**Task to complete**
Without the pictures, copy all of the data exactly.
[Dataset extract Boundary: Start]
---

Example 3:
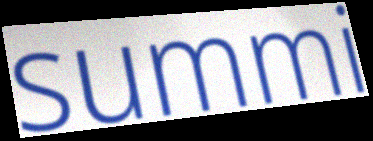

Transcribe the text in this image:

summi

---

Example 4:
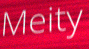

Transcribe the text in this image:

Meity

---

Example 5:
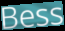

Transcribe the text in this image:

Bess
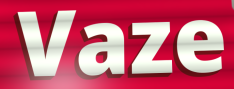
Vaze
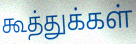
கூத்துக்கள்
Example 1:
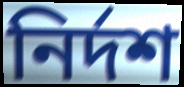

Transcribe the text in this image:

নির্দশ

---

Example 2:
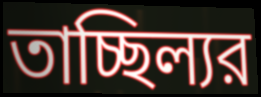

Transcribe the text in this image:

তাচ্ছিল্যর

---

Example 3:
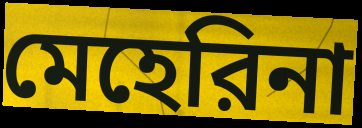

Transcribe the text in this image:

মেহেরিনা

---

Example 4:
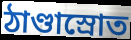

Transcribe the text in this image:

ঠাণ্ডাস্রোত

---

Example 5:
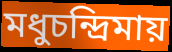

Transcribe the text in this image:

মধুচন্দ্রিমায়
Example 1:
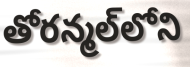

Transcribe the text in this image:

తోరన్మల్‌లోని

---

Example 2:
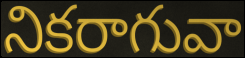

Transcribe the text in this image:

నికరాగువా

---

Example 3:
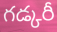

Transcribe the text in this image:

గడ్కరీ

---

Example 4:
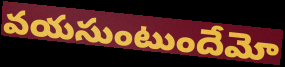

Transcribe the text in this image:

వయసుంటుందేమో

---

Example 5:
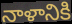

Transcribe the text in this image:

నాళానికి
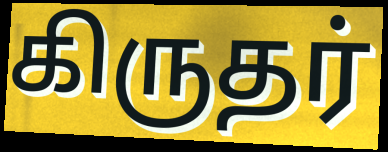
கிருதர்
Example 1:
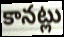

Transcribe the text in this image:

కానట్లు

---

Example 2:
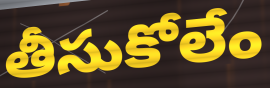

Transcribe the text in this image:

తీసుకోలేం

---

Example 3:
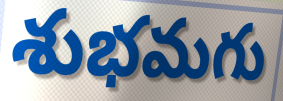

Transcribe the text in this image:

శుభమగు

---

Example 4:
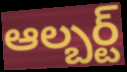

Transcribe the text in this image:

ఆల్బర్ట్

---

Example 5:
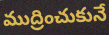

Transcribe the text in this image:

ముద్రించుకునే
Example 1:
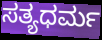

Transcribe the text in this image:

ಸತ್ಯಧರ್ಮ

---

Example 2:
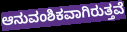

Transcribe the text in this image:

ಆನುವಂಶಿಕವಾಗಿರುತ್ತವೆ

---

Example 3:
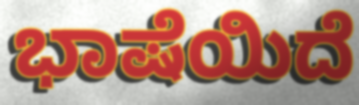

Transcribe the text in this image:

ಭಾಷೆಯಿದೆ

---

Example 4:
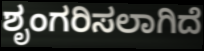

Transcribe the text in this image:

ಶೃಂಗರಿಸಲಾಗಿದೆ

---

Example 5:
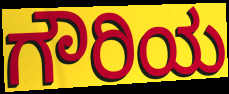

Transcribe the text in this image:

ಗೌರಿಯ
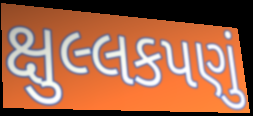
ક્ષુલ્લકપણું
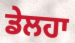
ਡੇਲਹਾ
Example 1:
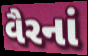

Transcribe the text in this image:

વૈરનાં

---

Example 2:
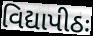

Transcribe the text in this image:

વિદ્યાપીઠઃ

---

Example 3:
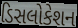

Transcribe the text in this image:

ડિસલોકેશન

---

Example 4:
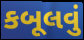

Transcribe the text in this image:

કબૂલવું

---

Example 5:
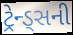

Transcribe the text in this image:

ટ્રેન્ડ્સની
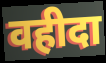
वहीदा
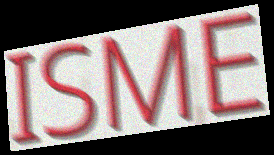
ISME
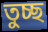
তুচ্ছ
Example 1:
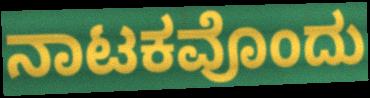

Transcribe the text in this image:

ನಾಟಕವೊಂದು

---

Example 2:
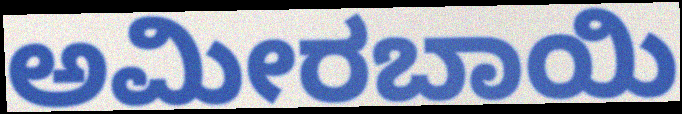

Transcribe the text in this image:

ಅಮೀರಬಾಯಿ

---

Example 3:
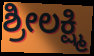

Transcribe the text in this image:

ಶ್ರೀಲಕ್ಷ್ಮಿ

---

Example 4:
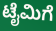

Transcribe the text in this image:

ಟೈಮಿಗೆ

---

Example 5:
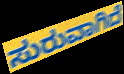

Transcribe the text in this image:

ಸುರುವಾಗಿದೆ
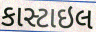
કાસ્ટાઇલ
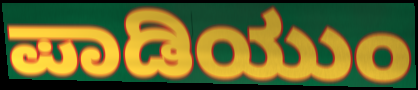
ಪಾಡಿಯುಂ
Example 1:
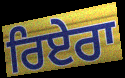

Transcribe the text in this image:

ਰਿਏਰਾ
[Dataset extract Boundary: End]
**Solution**
---

Example 3:

Transcribe the text in this image:

summi

---

Example 4:

Transcribe the text in this image:

Meity

---

Example 5:

Transcribe the text in this image:

Bess
Vaze
கூத்துக்கள்
Example 1:

Transcribe the text in this image:

নির্দশ

---

Example 2:

Transcribe the text in this image:

তাচ্ছিল্যর

---

Example 3:

Transcribe the text in this image:

মেহেরিনা

---

Example 4:

Transcribe the text in this image:

ঠাণ্ডাস্রোত

---

Example 5:

Transcribe the text in this image:

মধুচন্দ্রিমায়
Example 1:

Transcribe the text in this image:

తోరన్మల్‌లోని

---

Example 2:

Transcribe the text in this image:

నికరాగువా

---

Example 3:

Transcribe the text in this image:

గడ్కరీ

---

Example 4:

Transcribe the text in this image:

వయసుంటుందేమో

---

Example 5:

Transcribe the text in this image:

నాళానికి
கிருதர்
Example 1:

Transcribe the text in this image:

కానట్లు

---

Example 2:

Transcribe the text in this image:

తీసుకోలేం

---

Example 3:

Transcribe the text in this image:

శుభమగు

---

Example 4:

Transcribe the text in this image:

ఆల్బర్ట్

---

Example 5:

Transcribe the text in this image:

ముద్రించుకునే
Example 1:

Transcribe the text in this image:

ಸತ್ಯಧರ್ಮ

---

Example 2:

Transcribe the text in this image:

ಆನುವಂಶಿಕವಾಗಿರುತ್ತವೆ

---

Example 3:

Transcribe the text in this image:

ಭಾಷೆಯಿದೆ

---

Example 4:

Transcribe the text in this image:

ಶೃಂಗರಿಸಲಾಗಿದೆ

---

Example 5:

Transcribe the text in this image:

ಗೌರಿಯ
ક્ષુલ્લકપણું
ਡੇਲਹਾ
Example 1:

Transcribe the text in this image:

વૈરનાં

---

Example 2:

Transcribe the text in this image:

વિદ્યાપીઠઃ

---

Example 3:

Transcribe the text in this image:

ડિસલોકેશન

---

Example 4:

Transcribe the text in this image:

કબૂલવું

---

Example 5:

Transcribe the text in this image:

ટ્રેન્ડ્સની
वहीदा
ISME
তুচ্ছ
Example 1:

Transcribe the text in this image:

ನಾಟಕವೊಂದು

---

Example 2:

Transcribe the text in this image:

ಅಮೀರಬಾಯಿ

---

Example 3:

Transcribe the text in this image:

ಶ್ರೀಲಕ್ಷ್ಮಿ

---

Example 4:

Transcribe the text in this image:

ಟೈಮಿಗೆ

---

Example 5:

Transcribe the text in this image:

ಸುರುವಾಗಿದೆ
કાસ્ટાઇલ
ಪಾಡಿಯುಂ
Example 1:

Transcribe the text in this image:

ਰਿਏਰਾ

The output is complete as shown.